§ ТЕКСТ ДЛЯ ЧТЕНИЯ
━━━━━━━━

Марина Катыс: Это очень обнадеживает, потому что, на самом деле, примеров того, чтобы семья, которая опустилась на социальное дно, климат в семье уже сделался таков, что ребенок готов бежать из этой среды, чтобы она вернулась все-таки в общество и осталась социализированной семьей, а не асоциальной, - это редкость. Марина Оскаровна, вы тоже знаете такие примеры?



Марина Дубровская: Конечно.



Марина Катыс: И именно это и помогает… Я на самом деле не знаю никаких других программ, которые занимались бы семейной реабилитацией, кроме тех, которые ведет ваш фонд.



Марина Дубровская: Ну, как мы работаем – мы не сами реабилитируем семьи, а мы помогаем, чтобы эта работа выстроилась в регионах. Вот я вам приведу пример по Хабаровску. В городе Хабаровске много бездомных, безнадзорных и беспризорных детей, и там сотруднику городской администрации, она была социальный работник, но управленец, очень много по своей работе приходилось встречаться с этими семьями. И получилось так, что она выслушала очень много историей. И как-то это ее лично задело, и она организовала Центр по работе с детьми и семьями. Это центр с открытой дверью в неблагополучном районе, куда могли приходить семьи и забегать дети. И сначала работа с трудом ладилась, потом она наладилась уже всерьез, и постепенно город обратил внимание на то, что там происходит, в этом центре, в котором к этому моменту было, скажем, 15 семей. И они не только сумели взять этот центр на бюджет, на баланс, но они стали к ней присылать специалистов из других социальных учреждений города, чтобы они у нее научились, как вести работу с семьей.

━━━━━━━━

§ ЧТО СДЕЛАТЬ
Скопируйте без изменений фрагмент интервью о реабилитации семей от «Марина Дубровская: Конечно.» до «ведет ваш фонд.».

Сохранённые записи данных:
━━━━━━━━

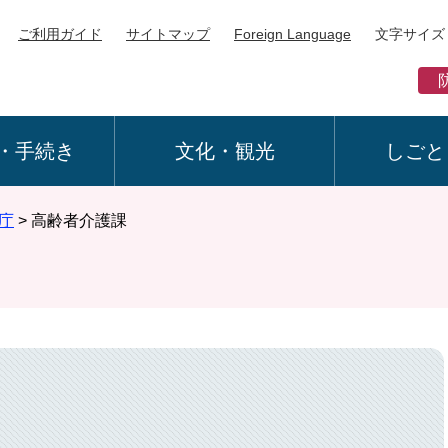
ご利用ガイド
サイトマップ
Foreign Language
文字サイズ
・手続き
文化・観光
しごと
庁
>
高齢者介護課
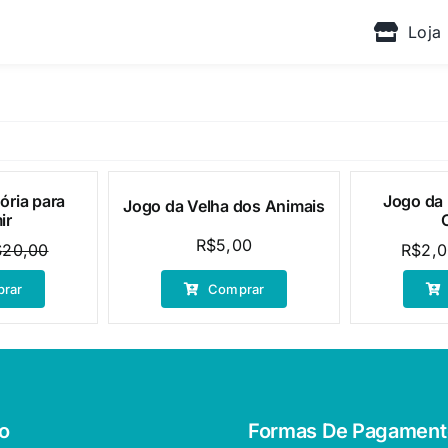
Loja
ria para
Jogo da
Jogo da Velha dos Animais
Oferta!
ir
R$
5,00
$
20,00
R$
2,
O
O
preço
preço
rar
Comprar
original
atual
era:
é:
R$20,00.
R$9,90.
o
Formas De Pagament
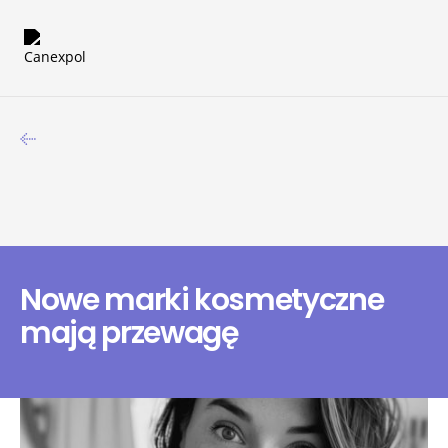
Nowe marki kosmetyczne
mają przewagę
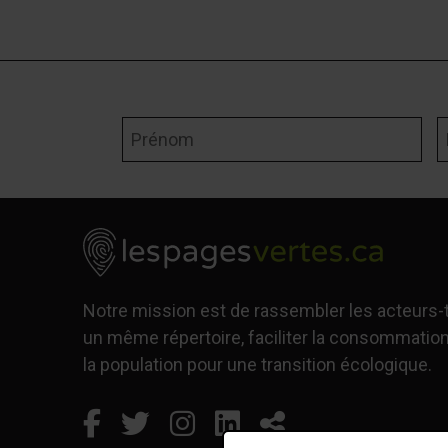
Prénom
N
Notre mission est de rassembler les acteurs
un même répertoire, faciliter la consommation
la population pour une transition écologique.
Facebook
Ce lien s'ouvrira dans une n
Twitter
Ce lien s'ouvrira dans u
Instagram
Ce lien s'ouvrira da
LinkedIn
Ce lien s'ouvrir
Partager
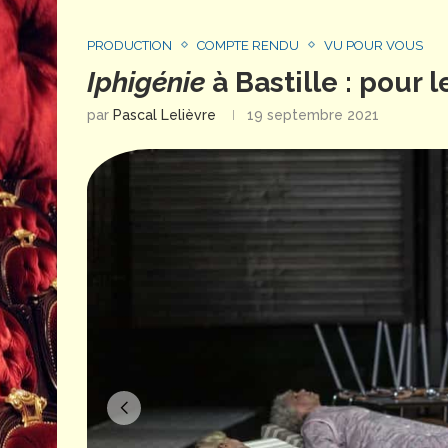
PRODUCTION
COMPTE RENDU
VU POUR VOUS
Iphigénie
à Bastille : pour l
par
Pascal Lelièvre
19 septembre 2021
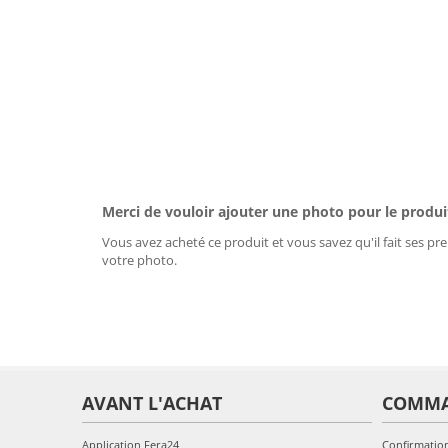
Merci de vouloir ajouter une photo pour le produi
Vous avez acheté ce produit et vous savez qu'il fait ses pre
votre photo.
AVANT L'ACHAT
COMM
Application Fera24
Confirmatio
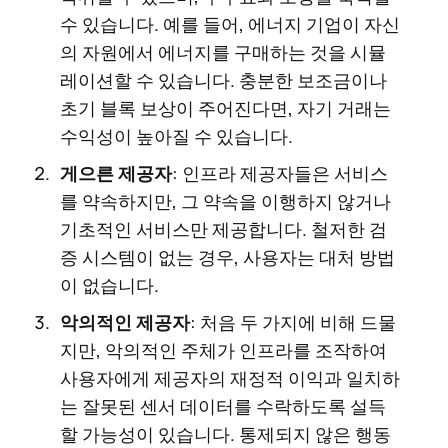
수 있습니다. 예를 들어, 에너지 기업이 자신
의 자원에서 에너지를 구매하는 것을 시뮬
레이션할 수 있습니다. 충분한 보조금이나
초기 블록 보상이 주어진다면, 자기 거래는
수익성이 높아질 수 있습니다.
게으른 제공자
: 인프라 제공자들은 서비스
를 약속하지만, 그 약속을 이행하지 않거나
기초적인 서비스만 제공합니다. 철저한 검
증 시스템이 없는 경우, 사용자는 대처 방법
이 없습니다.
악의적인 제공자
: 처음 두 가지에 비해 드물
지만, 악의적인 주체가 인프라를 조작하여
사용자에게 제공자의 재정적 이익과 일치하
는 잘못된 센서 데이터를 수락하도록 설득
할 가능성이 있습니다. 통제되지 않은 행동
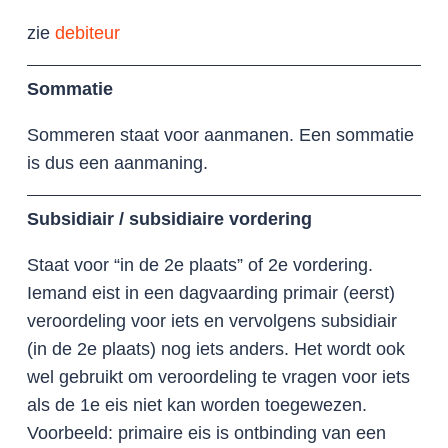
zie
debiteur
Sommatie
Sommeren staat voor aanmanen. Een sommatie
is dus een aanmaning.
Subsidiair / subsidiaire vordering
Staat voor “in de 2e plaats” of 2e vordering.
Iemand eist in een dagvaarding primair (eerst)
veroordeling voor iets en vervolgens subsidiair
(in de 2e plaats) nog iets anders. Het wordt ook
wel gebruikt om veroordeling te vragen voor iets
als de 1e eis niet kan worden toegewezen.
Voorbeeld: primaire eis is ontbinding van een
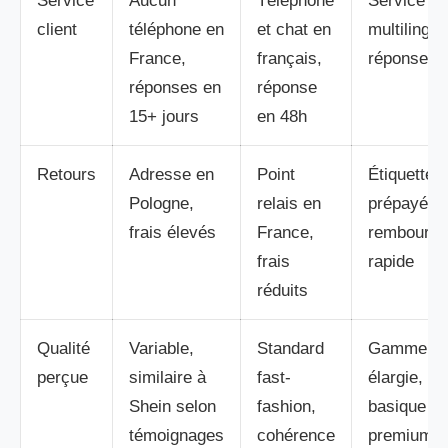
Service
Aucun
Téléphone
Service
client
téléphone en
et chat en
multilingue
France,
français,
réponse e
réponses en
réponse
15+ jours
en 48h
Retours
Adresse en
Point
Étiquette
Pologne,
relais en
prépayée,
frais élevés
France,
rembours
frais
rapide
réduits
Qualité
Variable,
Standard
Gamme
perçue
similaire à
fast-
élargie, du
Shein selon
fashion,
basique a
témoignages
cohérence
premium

━━━━━━━━

§ ОТВЕТ К ЗАДАНИЮ
Марина Дубровская: Конечно.



Марина Катыс: И именно это и помогает… Я на самом деле не знаю никаких других программ, которые занимались бы семейной реабилитацией, кроме тех, которые ведет ваш фонд.